Digitalisasi Manuskrip Jawa di Kerajaan Inggris


Sumber: Jawa Pos


Bukan menjadi rahasia bahwa manuskrip Jawa tersebar di seluruh dunia, salah satunya di Kerajaan Inggris. Dilansir dari Jawa Pos, Juni 1812 tentara Inggris melakukan penjarahan besar-besaran di Keraton Jogjakarta. Orang yang bertanggung jawab atas penjarahan hebat itu adalah Gubernur-Letnan Hindia Belanda Thomas Stamford Raffles. Hampir setiap hari dalam dua pekan, satu gerobak barang termasuk manuskrip kuno dibawa menuju Kerajaan Inggris. Tentara Inggris diperkirakan membawa 7000 manuskrip kuno dan hanya sekitar 600 naskah yang bertahan sampai sekarang di Indonesia.

 

Bukan tanpa usaha, pemerintah Indonesia berusaha memulangkan kembali apa yang seharusnya ada di Indonesia.
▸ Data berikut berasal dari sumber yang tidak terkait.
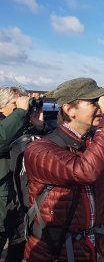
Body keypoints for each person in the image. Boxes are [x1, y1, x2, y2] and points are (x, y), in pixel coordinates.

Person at [23, 78, 104, 262]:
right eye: (93, 102)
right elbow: (85, 171)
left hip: (94, 249)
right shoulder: (40, 150)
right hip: (54, 253)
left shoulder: (96, 143)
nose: (100, 107)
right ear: (69, 110)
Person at [0, 86, 45, 261]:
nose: (23, 107)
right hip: (2, 208)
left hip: (21, 206)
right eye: (15, 103)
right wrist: (19, 113)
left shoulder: (22, 126)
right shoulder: (9, 126)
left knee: (17, 255)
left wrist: (39, 128)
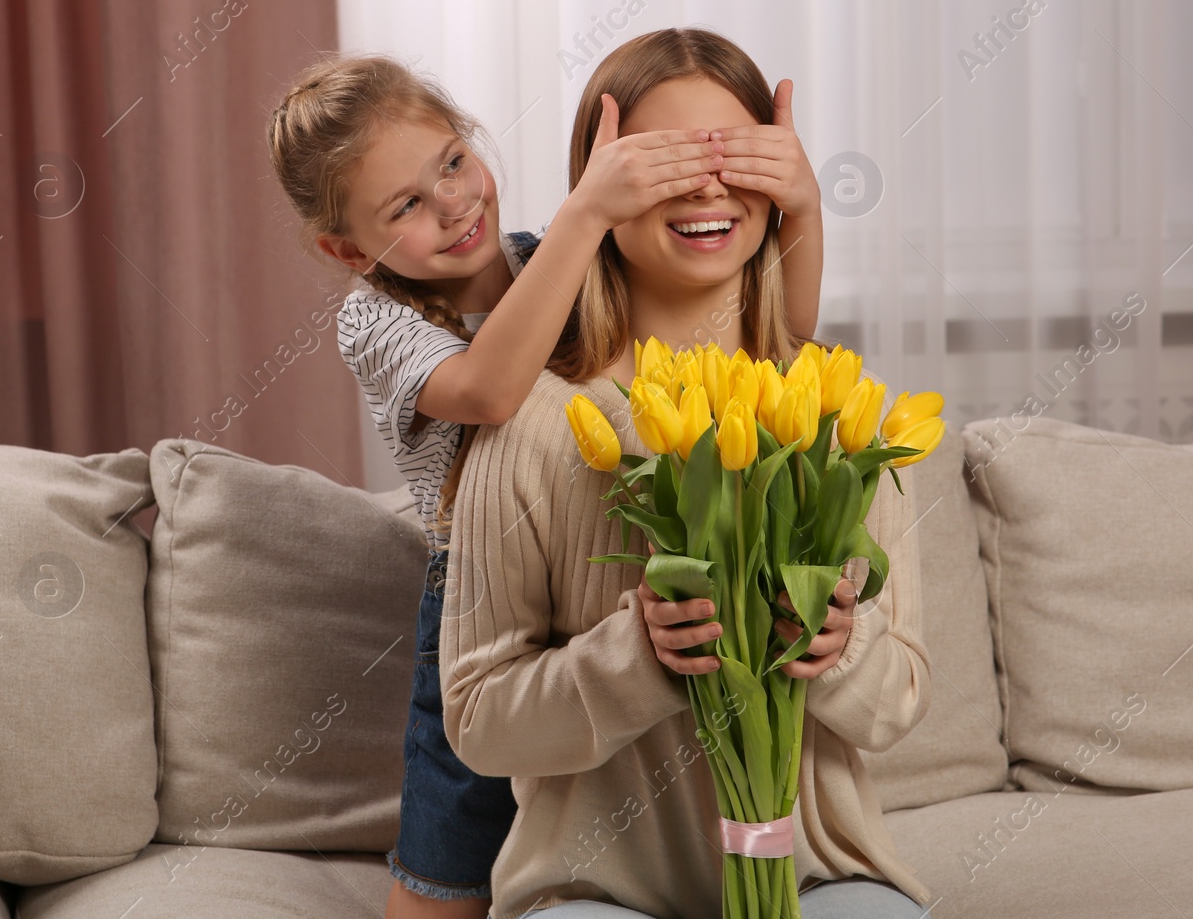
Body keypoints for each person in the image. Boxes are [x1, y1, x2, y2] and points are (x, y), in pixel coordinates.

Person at [266, 52, 825, 918]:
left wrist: (800, 205)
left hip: (582, 567)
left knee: (582, 812)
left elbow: (776, 333)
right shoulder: (375, 319)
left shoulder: (551, 254)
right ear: (347, 249)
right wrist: (589, 212)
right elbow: (490, 391)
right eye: (405, 205)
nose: (453, 203)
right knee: (446, 865)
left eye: (453, 161)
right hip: (475, 599)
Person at [440, 28, 933, 918]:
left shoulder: (835, 408)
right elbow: (476, 720)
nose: (708, 185)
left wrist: (839, 649)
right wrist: (637, 656)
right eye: (666, 160)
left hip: (818, 879)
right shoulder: (537, 427)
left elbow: (900, 700)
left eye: (736, 155)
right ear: (599, 188)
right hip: (595, 892)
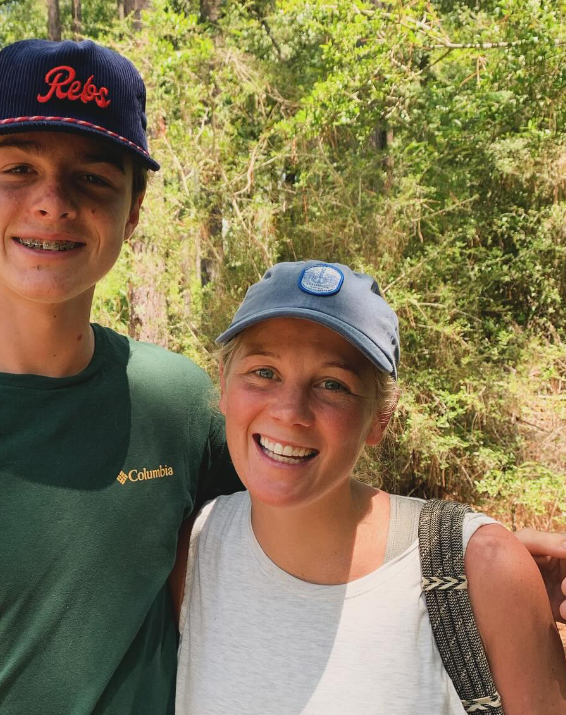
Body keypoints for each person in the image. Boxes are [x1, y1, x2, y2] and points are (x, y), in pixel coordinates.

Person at [0, 40, 565, 715]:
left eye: (92, 178)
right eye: (18, 169)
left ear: (132, 212)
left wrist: (482, 556)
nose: (52, 203)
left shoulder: (180, 403)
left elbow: (289, 530)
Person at [174, 261, 566, 714]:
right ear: (223, 386)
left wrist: (498, 572)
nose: (289, 411)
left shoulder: (478, 569)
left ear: (380, 417)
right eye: (264, 372)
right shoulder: (195, 552)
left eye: (332, 384)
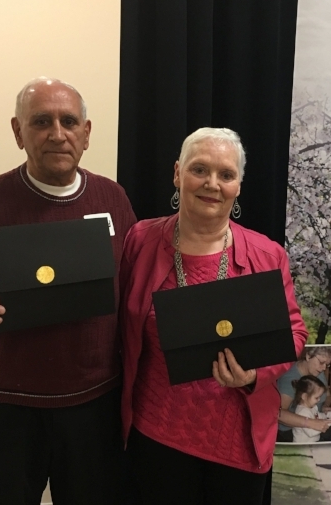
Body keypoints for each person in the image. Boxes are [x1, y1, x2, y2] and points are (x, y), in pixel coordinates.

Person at [0, 77, 137, 505]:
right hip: (6, 410)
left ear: (86, 134)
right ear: (18, 131)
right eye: (41, 121)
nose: (57, 133)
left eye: (69, 121)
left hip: (94, 408)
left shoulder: (113, 198)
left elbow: (133, 294)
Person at [120, 127, 308, 505]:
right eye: (199, 170)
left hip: (235, 443)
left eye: (226, 174)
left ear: (238, 185)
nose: (212, 184)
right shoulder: (140, 241)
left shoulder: (267, 255)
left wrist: (255, 373)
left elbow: (294, 333)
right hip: (156, 436)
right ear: (177, 173)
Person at [277, 346, 331, 442]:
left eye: (327, 365)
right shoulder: (288, 379)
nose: (323, 368)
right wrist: (311, 423)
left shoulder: (317, 370)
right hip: (292, 431)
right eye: (321, 362)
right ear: (308, 356)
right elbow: (279, 414)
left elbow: (328, 396)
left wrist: (324, 407)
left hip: (316, 419)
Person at [291, 375, 331, 443]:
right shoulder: (302, 413)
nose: (319, 400)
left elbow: (318, 416)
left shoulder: (312, 406)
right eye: (316, 398)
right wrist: (329, 423)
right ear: (304, 396)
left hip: (313, 441)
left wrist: (330, 415)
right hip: (303, 447)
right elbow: (311, 433)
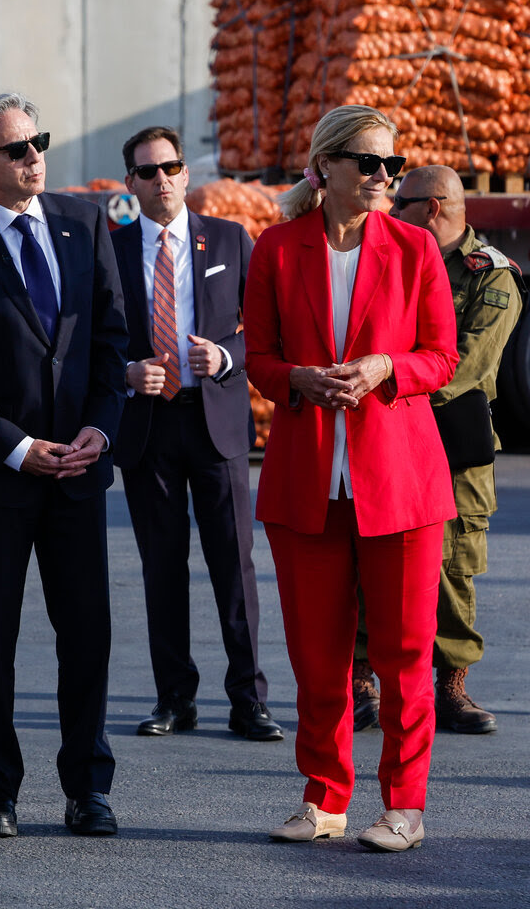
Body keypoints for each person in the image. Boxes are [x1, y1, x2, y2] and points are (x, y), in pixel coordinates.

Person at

Ketidaksiapan pemerintah Indonesia dalam mengelola naskah masih menjadi alasan utama tertahannya kekayaan Nusantara itu di Museum Inggris. Namun, bulan ini atau nyaris 207 tahun setelahnya, kita bisa leluasa mengakses manuskrip kuno yang hilang tanpa harus terbang ke London.

 

Selama berbulan-bulan, konservator, fotografer, curator dan teknisi digital dari The British Library bekerja sangat keras untuk melakukan digitalisasi naskah kuno yang berasal dari Jogjakarta. Jessica Pollard, seorang konservator memulai tahapan digitalisasi dengan sangat berhati-hati agar tidak merusak naskah itu. Setelah dari pusat konservasi, naskah diarahkan ke studio foto ditangani oleh Carl Norman. Kemudian diserahkan kepada Kate Thomas selaku project assistant yang bertugas menilai akurasi foto dan mengunggahnya ke situs The British Library.

 

Salah satu manuskrip terpenting hasil dari proyek tersebut adalah Serat Jaya Lengkara Wulang dan Babad Kraton. Naskah pertama mengandung keindahan puitik, tembang dan tata cara penulisan. Sementara itu Babad Kraton mengandung dokumen yang sangat penting. Terutama soal kekayaan intelektual dalam pemerintahan Kasultanan Jogjakarta pada akhir abad ke-18. Naskah berisi silsilah raja Jawa dan menceritakan unsur-unsur budaya Jawa-Islam. Babad Kraton ditulis sekitar tahun 1777 atau 1778. Penulisnya diperkirakan bernama Jayanengrat, keponakan Sultan Hamengkubuwana 1.